Stored data entries:
-- Opening Marker --

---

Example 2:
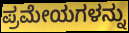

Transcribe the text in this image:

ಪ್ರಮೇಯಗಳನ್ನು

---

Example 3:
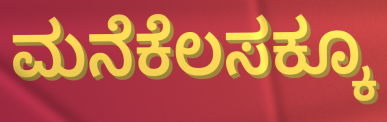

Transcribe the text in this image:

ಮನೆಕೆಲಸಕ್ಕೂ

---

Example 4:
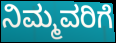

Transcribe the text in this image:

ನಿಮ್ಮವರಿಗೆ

-- Closing Marker --
-- Opening Marker --

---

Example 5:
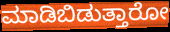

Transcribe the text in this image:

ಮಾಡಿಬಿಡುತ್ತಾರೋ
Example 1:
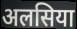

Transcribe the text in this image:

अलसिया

-- Closing Marker --

[Exercise instructions]
Lines containing the word "Example" must be found in the data above and copied.

[Exercise solution]
Example 2:
Example 3:
Example 4:
Example 5:
Example 1:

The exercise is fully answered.